▶ **What you are asked to do**
Once the line with "00 | Flags |" is found in the entries below, repeat it and each following line exactly, up to and including the line with "final path string |". Add no other lines.

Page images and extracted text
=-=-=
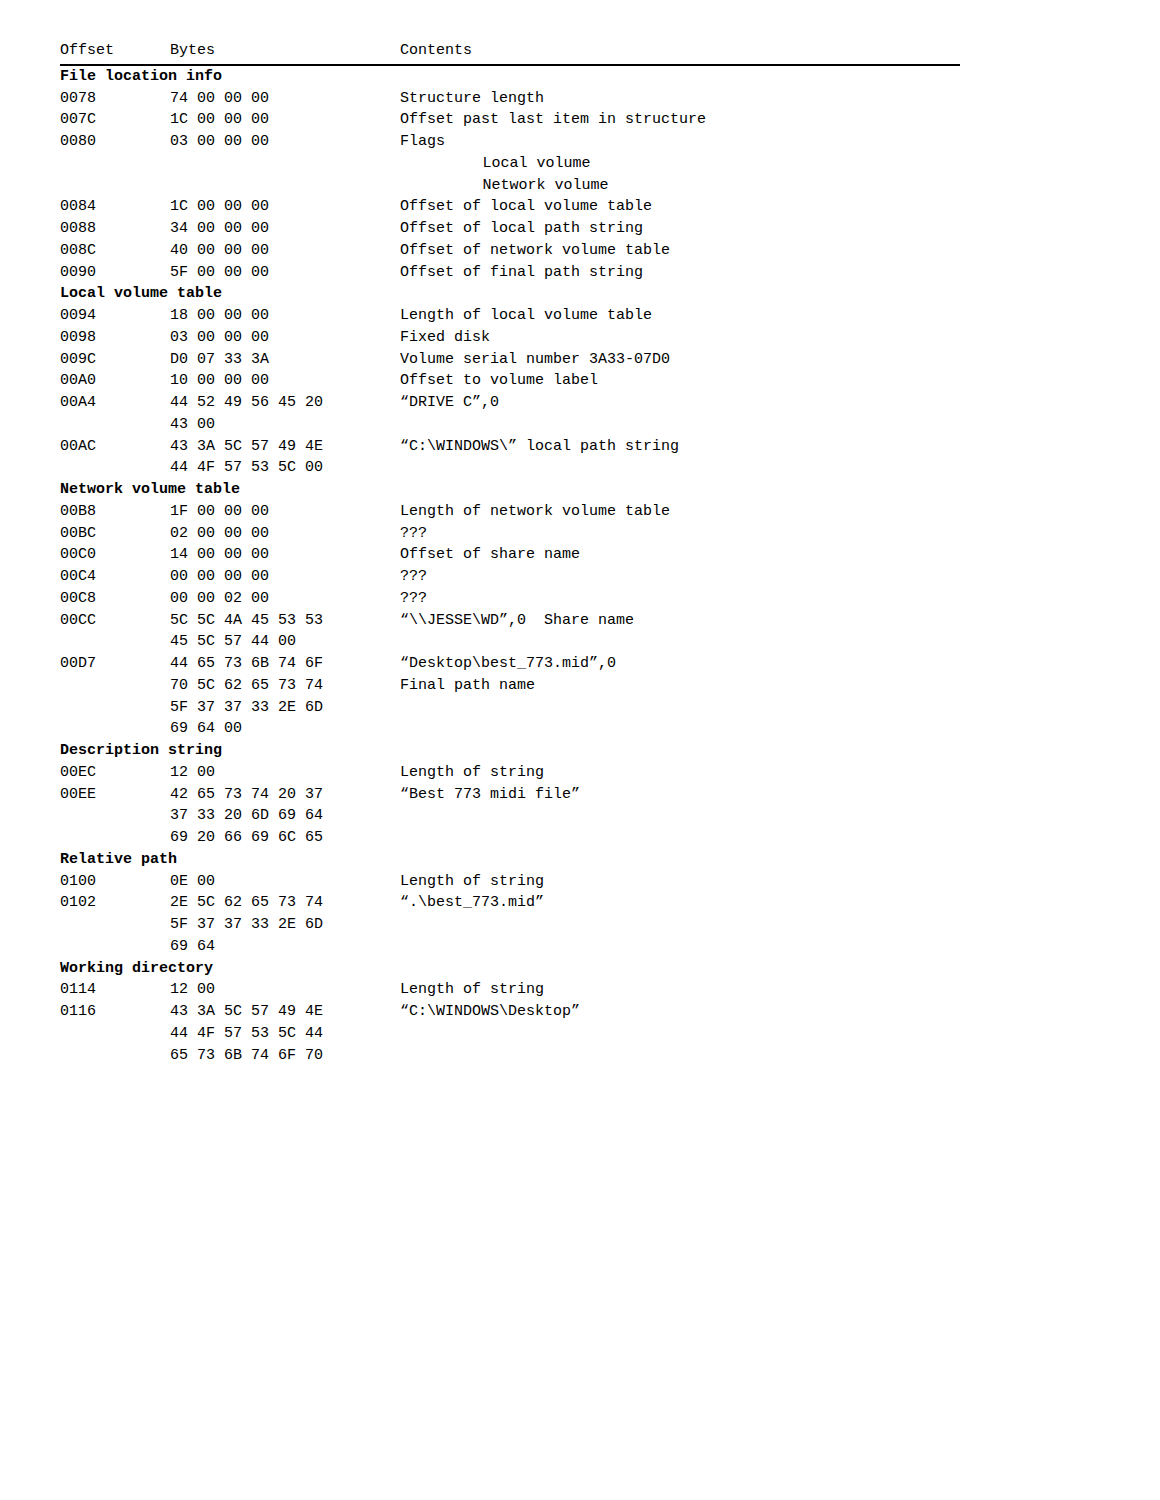| Offset | Bytes | Contents |
| --- | --- | --- |
| File location info |
| 0078 | 74 00 00 00 | Structure length |
| 007C | 1C 00 00 00 | Offset past last item in structure |
| 0080 | 03 00 00 00 | Flags |
| | | Local volume |
| | | Network volume |
| 0084 | 1C 00 00 00 | Offset of local volume table |
| 0088 | 34 00 00 00 | Offset of local path string |
| 008C | 40 00 00 00 | Offset of network volume table |
| 0090 | 5F 00 00 00 | Offset of final path string |
| Local volume table |
| 0094 | 18 00 00 00 | Length of local volume table |
| 0098 | 03 00 00 00 | Fixed disk |
| 009C | D0 07 33 3A | Volume serial number 3A33-07D0 |
| 00A0 | 10 00 00 00 | Offset to volume label |
| 00A4 | 44 52 49 56 45 20 | “DRIVE C”,0 |
| | 43 00 | |
| 00AC | 43 3A 5C 57 49 4E | “C:\WINDOWS\” local path string |
| | 44 4F 57 53 5C 00 | |
| Network volume table |
| 00B8 | 1F 00 00 00 | Length of network volume table |
| 00BC | 02 00 00 00 | ??? |
| 00C0 | 14 00 00 00 | Offset of share name |
| 00C4 | 00 00 00 00 | ??? |
| 00C8 | 00 00 02 00 | ??? |
| 00CC | 5C 5C 4A 45 53 53 | “\\JESSE\WD”,0 Share name |
| | 45 5C 57 44 00 | |
| 00D7 | 44 65 73 6B 74 6F | “Desktop\best_773.mid”,0 |
| | 70 5C 62 65 73 74 | Final path name |
| | 5F 37 37 33 2E 6D | |
| | 69 64 00 | |
| Description string |
| 00EC | 12 00 | Length of string |
| 00EE | 42 65 73 74 20 37 | “Best 773 midi file” |
| | 37 33 20 6D 69 64 | |
| | 69 20 66 69 6C 65 | |
| Relative path |
| 0100 | 0E 00 | Length of string |
| 0102 | 2E 5C 62 65 73 74 | “.\best_773.mid” |
| | 5F 37 37 33 2E 6D | |
| | 69 64 | |
| Working directory |
| 0114 | 12 00 | Length of string |
| 0116 | 43 3A 5C 57 49 4E | “C:\WINDOWS\Desktop” |
| | 44 4F 57 53 5C 44 | |
| | 65 73 6B 74 6F 70 | |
=-=-=
▶ **Response to the exercise**
| 0080 | 03 00 00 00 | Flags |
| | | Local volume |
| | | Network volume |
| 0084 | 1C 00 00 00 | Offset of local volume table |
| 0088 | 34 00 00 00 | Offset of local path string |
| 008C | 40 00 00 00 | Offset of network volume table |
| 0090 | 5F 00 00 00 | Offset of final path string |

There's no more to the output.